Tuesday I took up reconsidering the simplest climate model. This time, I'm trying to get rid of the annoying bit of having to know the planet's albedo (reflectivity) in order to find its temperature. Instead, to have some fundamental relationship between temperature and albedo, so that everything in the model is either a fundamental constant (the Stefan-Boltzmann constant), or a fundamental principle (black body radiation, this new albedo-temperature relationship). No great surprise that some readers have already caught on to some of the issues I wanted to talk about.
One, which I'll continue to defer for now, is the fact Arthur mentioned that what this model works with is the earth's blackbody temperature -- its temperature as seen by how much energy it releases to space -- rather than surface temperature. Since we all live somewhere towards the surface, surface temperature is the more interesting number. What the difference between what the model can give us and what we're truly interested in does is to suggest that an important theoretical issue is to develop an understanding of how planetary blackbody temperature relates to surface temperature. Or (scarier) to see if it does relate in any consistent way. But heads up that such a discussion will be coming. Finding these issues, and seeing why they're important, is one of the purposes of the ultra simple models like this.

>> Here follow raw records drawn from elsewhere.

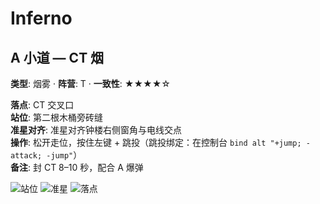 # Inferno

## A 小道 — CT 烟
**类型**: 烟雾  ·  **阵营**: T  ·  **一致性**: ★★★★☆

**落点**: CT 交叉口  
**站位**: 第二根木桶旁砖缝  
**准星对齐**: 准星对齐钟楼右侧窗角与电线交点  
**操作**: 松开走位，按住左键 + 跳投（跳投绑定：在控制台 `bind alt "+jump; -attack; -jump"`）  
**备注**: 封 CT 8–10 秒，配合 A 爆弹

![站位](https://example.com/inferno_ct_smoke_pos.jpg)
![准星](https://example.com/inferno_ct_smoke_aim.jpg)
![落点](https://example.com/inferno_ct_smoke_land.jpg)
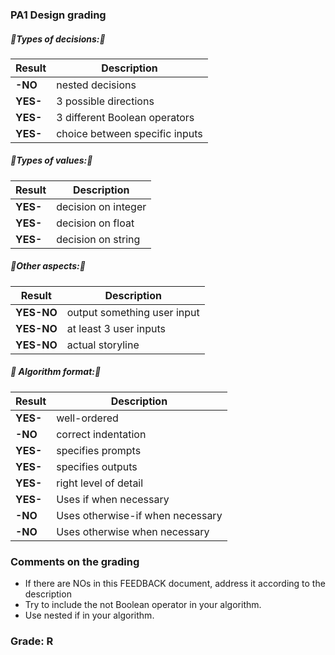 ### PA1 Design grading

##### 🔺Types of decisions:🔻

|Result |Description|
|------------|-----------------------------------------|
| **-NO** | nested decisions |
| **YES-** | 3 possible directions|
| **YES-** | 3 different Boolean operators|
| **YES-** | choice between specific inputs|

##### 🔺Types of values:🔻

|Result |Description|
|------------|-----------------------------------------|
| **YES-** | decision on integer|
| **YES-** | decision on float|
| **YES-** | decision on string|

##### 🔺Other aspects:🔻

|Result |Description|
|------------|-----------------------------------------|
| **YES-NO** | output something user input|
| **YES-NO** | at least 3 user inputs|
| **YES-NO** | actual storyline|

##### 🔺 Algorithm format:🔻

|Result |Description|
|------------|-----------------------------------------|
| **YES-** | well-ordered|
| **-NO** | correct indentation|
| **YES-** | specifies prompts|
| **YES-** | specifies outputs|
| **YES-** | right level of detail|
| **YES-** | Uses if when necessary|
| **-NO** | Uses otherwise-if when necessary|
| **-NO** | Uses otherwise when necessary|

### Comments on the grading
- If there are NOs in this FEEDBACK document, address it according to the description
- Try to include the not Boolean operator in your algorithm. 
- Use nested if in your algorithm. 
### Grade: R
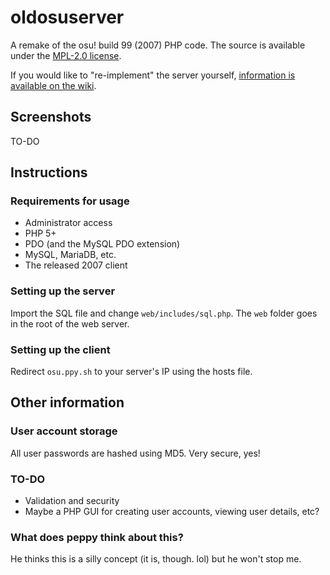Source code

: # oldosuserver
A remake of the osu! build 99 (2007) PHP code. The source is available under the [MPL-2.0 license](https://tldrlegal.com/license/mozilla-public-license-2.0-(mpl-2)).

If you would like to "re-implement" the server yourself, [information is available on the wiki](https://github.com/iceblade112/oldosuserver/wiki).

## Screenshots
TO-DO

## Instructions

### Requirements for usage
* Administrator access
* PHP 5+
* PDO (and the MySQL PDO extension)
* MySQL, MariaDB, etc.
* The released 2007 client

### Setting up the server
Import the SQL file and change `web/includes/sql.php`. The `web` folder goes in the root of the web server.

### Setting up the client
Redirect `osu.ppy.sh` to your server's IP using the hosts file.

## Other information

### User account storage
All user passwords are hashed using MD5. Very secure, yes!

### TO-DO
* Validation and security
* Maybe a PHP GUI for creating user accounts, viewing user details, etc?

### What does peppy think about this?
He thinks this is a silly concept (it is, though. lol) but he won't stop me.
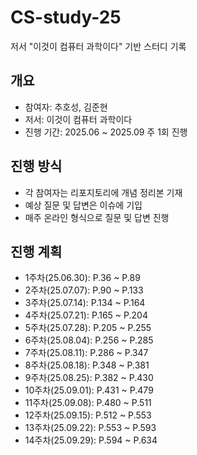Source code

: # CS-study-25
저서 "이것이 컴퓨터 과학이다" 기반 스터디 기록

## 개요
- 참여자: 추호성, 김준현
- 저서: 이것이 컴퓨터 과학이다
- 진행 기간: 2025.06 ~ 2025.09 주 1회 진행

## 진행 방식
- 각 참여자는 리포지토리에 개념 정리본 기재
- 예상 질문 및 답변은 이슈에 기입
- 매주 온라인 형식으로 질문 및 답변 진행

## 진행 계획
- 1주차(25.06.30): P.36 ~ P.89
- 2주차(25.07.07): P.90 ~ P.133
- 3주차(25.07.14): P.134 ~ P.164
- 4주차(25.07.21): P.165 ~ P.204
- 5주차(25.07.28): P.205 ~ P.255
- 6주차(25.08.04): P.256 ~ P.285
- 7주차(25.08.11): P.286 ~ P.347
- 8주차(25.08.18): P.348 ~ P.381
- 9주차(25.08.25): P.382 ~ P.430
- 10주차(25.09.01): P.431 ~ P.479
- 11주차(25.09.08): P.480 ~ P.511
- 12주차(25.09.15): P.512 ~ P.553
- 13주차(25.09.22): P.553 ~ P.593
- 14주차(25.09.29): P.594 ~ P.634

More issues were brought up by Nick Barnes, who also provides Python code for running your own version (see his first comment for that link). I hope you've spent some time with either the spreadsheet or Nick's Python (use a 2.7 set-up, per Nick's comment on Tuesday) or do so now, as you read this post, and some more as you decide whether and how it makes sense. The spreadsheet is in OpenOffice format (.ods) but I've opened that with MS Excel previously. If you can't, please let me know.
Now, in saying 'issues', I don't mean that there's any terrible comment being made. Rather, it is the truth that even very simple models like this one have some subtleties that you should explore before drawing your conclusions about nature. I'll take up the more physical side of interpretation next, but first let's take a look at some of the technical issues.